Data excerpts Start Marker

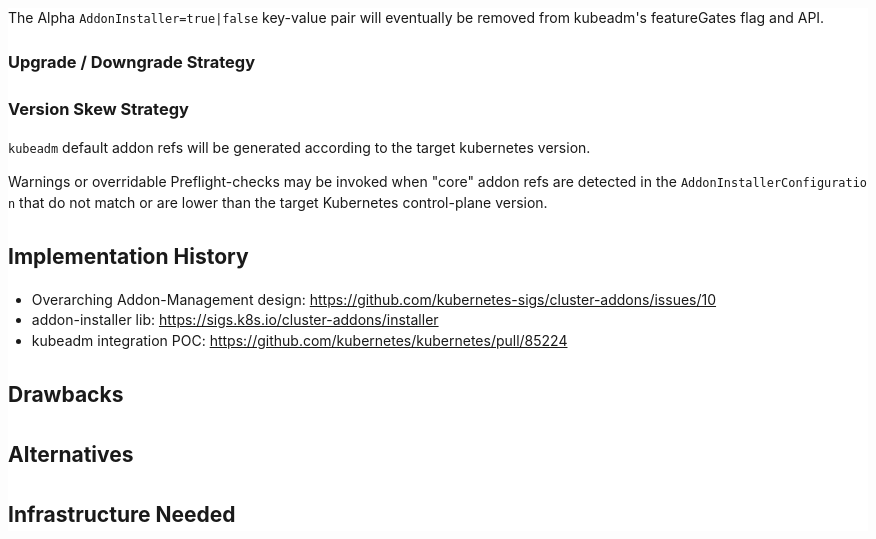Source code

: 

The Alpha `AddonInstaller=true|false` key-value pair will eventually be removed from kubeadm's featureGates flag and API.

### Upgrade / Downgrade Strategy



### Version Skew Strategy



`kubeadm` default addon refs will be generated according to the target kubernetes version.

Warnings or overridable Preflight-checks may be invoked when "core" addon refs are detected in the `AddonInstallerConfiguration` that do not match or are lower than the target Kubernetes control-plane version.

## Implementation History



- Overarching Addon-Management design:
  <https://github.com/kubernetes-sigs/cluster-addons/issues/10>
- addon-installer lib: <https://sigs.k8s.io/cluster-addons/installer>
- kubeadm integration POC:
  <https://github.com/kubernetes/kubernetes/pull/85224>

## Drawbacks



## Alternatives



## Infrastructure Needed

Data excerpts End Marker

* **What the task asks**
Edit the source text in these rows, replacing every "Strategy" with "Plan" and changing nothing else. Leave the pictures out of your answer.

* **Output below**
Source code

: 

The Alpha `AddonInstaller=true|false` key-value pair will eventually be removed from kubeadm's featureGates flag and API.

### Upgrade / Downgrade Plan



### Version Skew Plan



`kubeadm` default addon refs will be generated according to the target kubernetes version.

Warnings or overridable Preflight-checks may be invoked when "core" addon refs are detected in the `AddonInstallerConfiguration` that do not match or are lower than the target Kubernetes control-plane version.

## Implementation History



- Overarching Addon-Management design:
  <https://github.com/kubernetes-sigs/cluster-addons/issues/10>
- addon-installer lib: <https://sigs.k8s.io/cluster-addons/installer>
- kubeadm integration POC:
  <https://github.com/kubernetes/kubernetes/pull/85224>

## Drawbacks



## Alternatives



## Infrastructure Needed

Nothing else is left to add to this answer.